Entries from February 2007 ↓

Don’t Cut

Don't Cut Cord

How many of you are like me and need the reminder to not cut the cord to your electric razor? I walked into my bathroom this evening and noticed this immediately and just started laughing. I couldn’t believe it was necessary to provide such caution. This ought to uplift my week by a lot.

Learning Ruby on Rails

I have been prolonging this long enough and finally decided to start reading the book I got for Christmas regarding Ruby on Rails. With all of the hype around this language, one has to wonder, why I am not trying this out? What is with all of the big fuss? Could I benefit from this language?

Well, I am here to start answering some of those questions. Ruby on Rails, has shocked me right out of the gate on how well it separates and forces you to separate the Business Logic from your User Interface. This is something you are taught to do in Web Development but many do not put it in practice.

My only nit-pick so far is I haven’t been able to get the MySQL interaction within Ruby to work just yet.
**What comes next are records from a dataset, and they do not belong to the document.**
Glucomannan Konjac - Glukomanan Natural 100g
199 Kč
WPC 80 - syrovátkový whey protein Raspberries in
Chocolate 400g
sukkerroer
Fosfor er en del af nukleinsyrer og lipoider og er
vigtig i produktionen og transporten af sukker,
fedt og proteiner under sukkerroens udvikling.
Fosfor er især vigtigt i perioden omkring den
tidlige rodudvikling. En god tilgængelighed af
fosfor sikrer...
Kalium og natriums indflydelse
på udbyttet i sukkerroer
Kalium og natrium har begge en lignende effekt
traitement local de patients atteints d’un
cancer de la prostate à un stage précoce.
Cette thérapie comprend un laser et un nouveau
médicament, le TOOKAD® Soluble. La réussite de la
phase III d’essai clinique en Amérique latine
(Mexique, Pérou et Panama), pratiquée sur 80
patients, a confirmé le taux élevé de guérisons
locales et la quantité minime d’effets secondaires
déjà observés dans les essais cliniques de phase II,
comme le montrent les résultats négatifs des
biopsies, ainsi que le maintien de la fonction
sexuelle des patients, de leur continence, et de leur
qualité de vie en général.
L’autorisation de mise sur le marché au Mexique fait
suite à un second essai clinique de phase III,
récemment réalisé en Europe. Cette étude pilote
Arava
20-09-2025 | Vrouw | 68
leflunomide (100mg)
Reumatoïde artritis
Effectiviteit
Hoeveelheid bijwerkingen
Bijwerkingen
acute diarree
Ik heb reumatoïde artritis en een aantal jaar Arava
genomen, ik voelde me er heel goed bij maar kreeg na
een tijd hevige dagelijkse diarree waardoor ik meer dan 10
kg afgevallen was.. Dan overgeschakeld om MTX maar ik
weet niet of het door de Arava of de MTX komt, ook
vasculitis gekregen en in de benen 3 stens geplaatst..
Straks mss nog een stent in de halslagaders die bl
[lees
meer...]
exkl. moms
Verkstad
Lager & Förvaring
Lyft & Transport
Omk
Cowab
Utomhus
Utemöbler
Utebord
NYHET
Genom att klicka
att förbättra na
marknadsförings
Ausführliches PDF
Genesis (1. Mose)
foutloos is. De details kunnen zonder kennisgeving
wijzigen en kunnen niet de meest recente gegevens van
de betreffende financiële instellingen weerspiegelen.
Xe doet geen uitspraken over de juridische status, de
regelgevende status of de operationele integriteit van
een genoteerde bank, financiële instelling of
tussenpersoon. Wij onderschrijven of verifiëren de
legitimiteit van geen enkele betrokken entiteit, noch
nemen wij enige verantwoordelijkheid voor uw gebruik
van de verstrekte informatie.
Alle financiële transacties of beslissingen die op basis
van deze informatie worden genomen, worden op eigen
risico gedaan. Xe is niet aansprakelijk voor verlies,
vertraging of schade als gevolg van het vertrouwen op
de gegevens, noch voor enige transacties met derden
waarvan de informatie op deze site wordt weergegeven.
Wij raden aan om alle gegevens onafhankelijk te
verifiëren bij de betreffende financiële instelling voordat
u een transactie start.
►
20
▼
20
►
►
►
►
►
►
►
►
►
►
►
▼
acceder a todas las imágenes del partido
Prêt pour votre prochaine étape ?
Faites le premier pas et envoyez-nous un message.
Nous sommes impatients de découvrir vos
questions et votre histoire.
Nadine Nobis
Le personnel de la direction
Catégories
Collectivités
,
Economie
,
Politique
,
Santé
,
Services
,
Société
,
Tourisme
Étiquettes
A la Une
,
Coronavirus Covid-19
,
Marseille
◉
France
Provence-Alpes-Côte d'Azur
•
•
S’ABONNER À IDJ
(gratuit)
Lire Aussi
I must be missing a package of some sort, but I am sure I will get it worked out shortly. In fact, I did just solve it. I was missing the libmysql-ruby library.

The book I am working with is ‘Ruby on Rails: Up and Running’ by Tate & Hibbs. It is an O’Reilly publication and I must admit, I love their books. They are easy to read and well broken up into chapters that are easy to manage in a few sittings. The book isunder 200 pages and assumes you know a bit of programming (not necessarily in Ruby, but in at least one language). It also assumes you know how to work with MySQL and you are capable of installing Ruby and Rails by yourself.

These assumptions are good, but I wish it would have pointed out I would need the MySQL library as that would have saved me an hour or two of going ‘WTF…’ why is ‘rake migrate’ displaying “rake aborted! Mysql::Error: Lost connection to MySQL server during query: SELECT version FROM schema_info”?

Anyways, I have that part up and running and so now I can continue on with the book. But to sum up my post, get the book, prepare yourself for problems and using Google or something similar to find the answer, as the book isn’t a problem solver, it is pretty much a tutorial.

Disk Full

For anyone who uses Linux, especially Ubuntu or Kubuntu, you will want to read this! I personally hate how Ubuntu and Kubuntu setup my partitions. They typically setup two partitions, the swap, and the rest of the hard drive. I personally prefer to have a partition for the following: / /boot /usr /var /tmp swap.

Now, the reason I hate how Ubuntu and Kubuntu do this, is it is very easy to fill up the entire drive and not know where the bulk of the data is. With separate partitions, when one fills, you know what caused it, or more specifically, what folder is growing too large. I use several development packages and pull down the source to a lot of packages for experimental use, and so a 160 GB drive can fill up fast. With that said, partitioning things out allows me to quickly identify where I need to allocate more storage, and put in a new drive to handle it.

I wish Ubuntu and Kubuntu would allow the Guided Partioning that Debian allows under expert mode to create a multi-partition setup.